%%
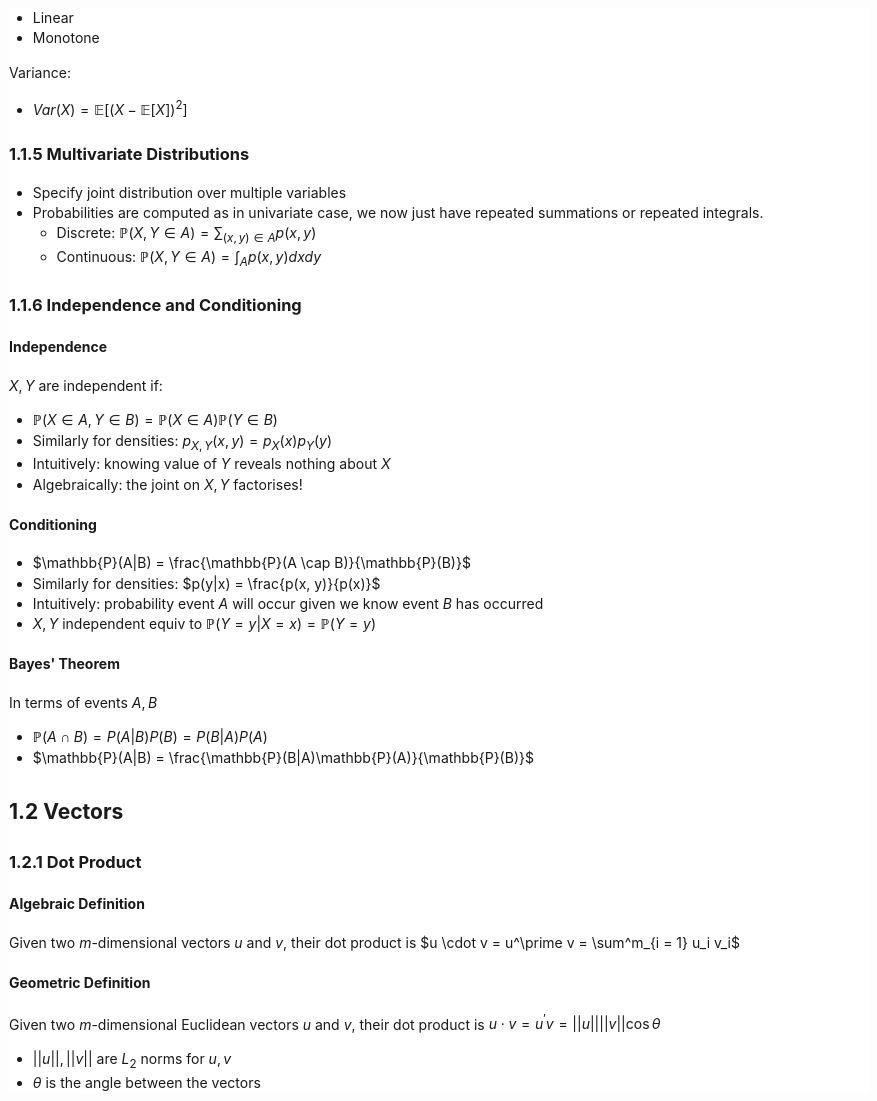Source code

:- Linear
- Monotone

Variance:

- $Var(X) = \mathbb{E}[(X - \mathbb{E}[X])^2]$

### 1.1.5 Multivariate Distributions

- Specify joint distribution over multiple variables
- Probabilities are computed as in univariate case, we now just have repeated summations or repeated integrals.
  - Discrete: $\mathbb{P}(X, Y \in A) = \sum_{(x, y) \in A} p(x, y)$
  - Continuous: $\mathbb{P}(X, Y \in A) = \int_A p(x, y)dxdy$

### 1.1.6 Independence and Conditioning

#### Independence

$X, Y$ are independent if:

- $\mathbb{P}(X \in A, Y \in B) = \mathbb{P}(X \in A)\mathbb{P}(Y \in B)$
- Similarly for densities: $p_{X, Y}(x, y) = p_X(x)p_Y(y)$
- Intuitively: knowing value of $Y$ reveals nothing about $X$
- Algebraically: the joint on $X, Y$ factorises!

#### Conditioning

- $\mathbb{P}(A|B) = \frac{\mathbb{P}(A \cap B)}{\mathbb{P}(B)}$
- Similarly for densities: $p(y|x) = \frac{p(x, y)}{p(x)}$
- Intuitively: probability event $A$ will occur given we know event $B$ has occurred
- $X, Y$ independent equiv to $\mathbb{P}(Y = y|X = x) = \mathbb{P}(Y = y)$

#### Bayes' Theorem

In terms of events $A, B$

- $\mathbb{P}(A \cap B) = P(A|B)P(B) = P(B|A)P(A)$
- $\mathbb{P}(A|B) = \frac{\mathbb{P}(B|A)\mathbb{P}(A)}{\mathbb{P}(B)}$

## 1.2 Vectors

### 1.2.1 Dot Product

#### Algebraic Definition

Given two $m$-dimensional vectors $u$ and $v$, their dot product is $u \cdot v = u^\prime v = \sum^m_{i = 1} u_i v_i$

#### Geometric Definition

Given two $m$-dimensional Euclidean vectors $u$ and $v$, their dot product is $u \cdot v = u^\prime v = ||u|| ||v|| \cos{\theta}$

- $||u||, ||v||$ are $L_2$ norms for $u, v$
- $\theta$ is the angle between the vectors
%%
> [PROMPT]:
Which lines in the records above hold the string "mathbb"? Copy each of them.

> [RESULT OF THIS EXERCISE]:
- $Var(X) = \mathbb{E}[(X - \mathbb{E}[X])^2]$
  - Discrete: $\mathbb{P}(X, Y \in A) = \sum_{(x, y) \in A} p(x, y)$
  - Continuous: $\mathbb{P}(X, Y \in A) = \int_A p(x, y)dxdy$
- $\mathbb{P}(X \in A, Y \in B) = \mathbb{P}(X \in A)\mathbb{P}(Y \in B)$
- $\mathbb{P}(A|B) = \frac{\mathbb{P}(A \cap B)}{\mathbb{P}(B)}$
- $X, Y$ independent equiv to $\mathbb{P}(Y = y|X = x) = \mathbb{P}(Y = y)$
- $\mathbb{P}(A \cap B) = P(A|B)P(B) = P(B|A)P(A)$
- $\mathbb{P}(A|B) = \frac{\mathbb{P}(B|A)\mathbb{P}(A)}{\mathbb{P}(B)}$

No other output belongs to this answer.